Video TokenCom: Textual Intent-Guided Multi-Rate Video Token Communications with UEP-Based Adaptive Source-Channel Coding
New AI framework prioritizes bandwidth for user-described video elements, achieving superior quality with 50% less data.
A research team led by Jingxuan Men has introduced Video TokenCom, a groundbreaking framework that fundamentally rethinks video compression by integrating user intent directly into the encoding process. Motivated by the rise of Large AI Models (LAMs), the system treats video as discrete tokens—unified units for communication and computation. The core innovation is its use of a text prompt from the user (like 'the soccer player kicking the ball') to guide the AI in identifying which parts of the video are semantically critical. This intent is then fused with optical-flow analysis to track these important elements across space and time, creating a semantic importance map for the entire video stream.
Technically, Video TokenCom implements a semantic-aware, multi-rate bit allocation strategy combined with Unequal Error Protection (UEP)-based source-channel coding. Tokens deemed highly relevant to the user's textual intent are encoded with full precision, while less important background tokens are compressed using a reduced-precision, differential encoding scheme. This adaptive approach dynamically allocbits and applies stronger error correction to vital semantic data based on available bandwidth and channel conditions (SNR). Experiments show it consistently outperforms both conventional codecs and other semantic communication baselines in perceptual and semantic quality across a wide range of signal-to-noise ratios, demonstrating a more efficient path for goal-oriented video transmission in bandwidth-constrained wireless networks.

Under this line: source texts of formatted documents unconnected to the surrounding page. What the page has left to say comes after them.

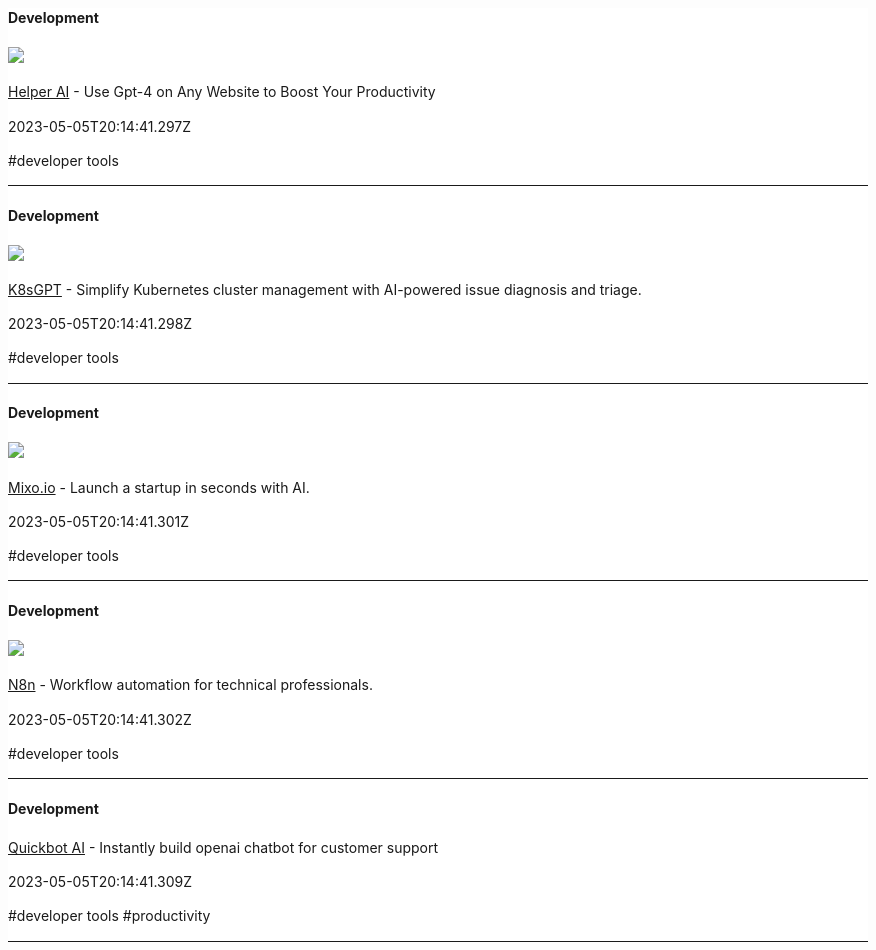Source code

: 
#### Development

![](https://public-files.gumroad.com/hsdabtbn91slpb2x2p2amjidzkve)

[Helper AI](https://iideaman.gumroad.com/l/helperai) - Use Gpt-4 on Any Website to Boost Your Productivity

2023-05-05T20:14:41.297Z

#developer tools

---

#### Development

![](https://k8sgpt.ai/images/logo-black.png)

[K8sGPT](https://k8sgpt.ai) - Simplify Kubernetes cluster management with AI-powered issue diagnosis and triage.

2023-05-05T20:14:41.298Z

#developer tools

---

#### Development

![](https://mixo.io/img/social-banner.png)

[Mixo.io](https://mixo.io) - Launch a startup in seconds with AI.

2023-05-05T20:14:41.301Z

#developer tools

---

#### Development

![](https://n8niostorageaccount.blob.core.windows.net/n8nio-strapi-blobs-prod/assets/og_image_website_3_afd66761a9.png)

[N8n](https://n8n.io) - Workflow automation for technical professionals.

2023-05-05T20:14:41.302Z

#developer tools

---

#### Development

[Quickbot AI](https://quickbotai.com) - Instantly build openai chatbot for customer support

2023-05-05T20:14:41.309Z

#developer tools #productivity

---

- Uses textual user prompts to identify and prioritize semantically critical video elements for encoding.
- Implements Unequal Error Protection (UEP) to dynamically allocate bandwidth and error correction based on semantic importance.
- Outperforms conventional and semantic baselines, achieving higher quality with the same or less data across varying network conditions.
Why It Matters
Enables high-quality video calls and streaming in low-bandwidth environments by intelligently preserving only what the user cares about.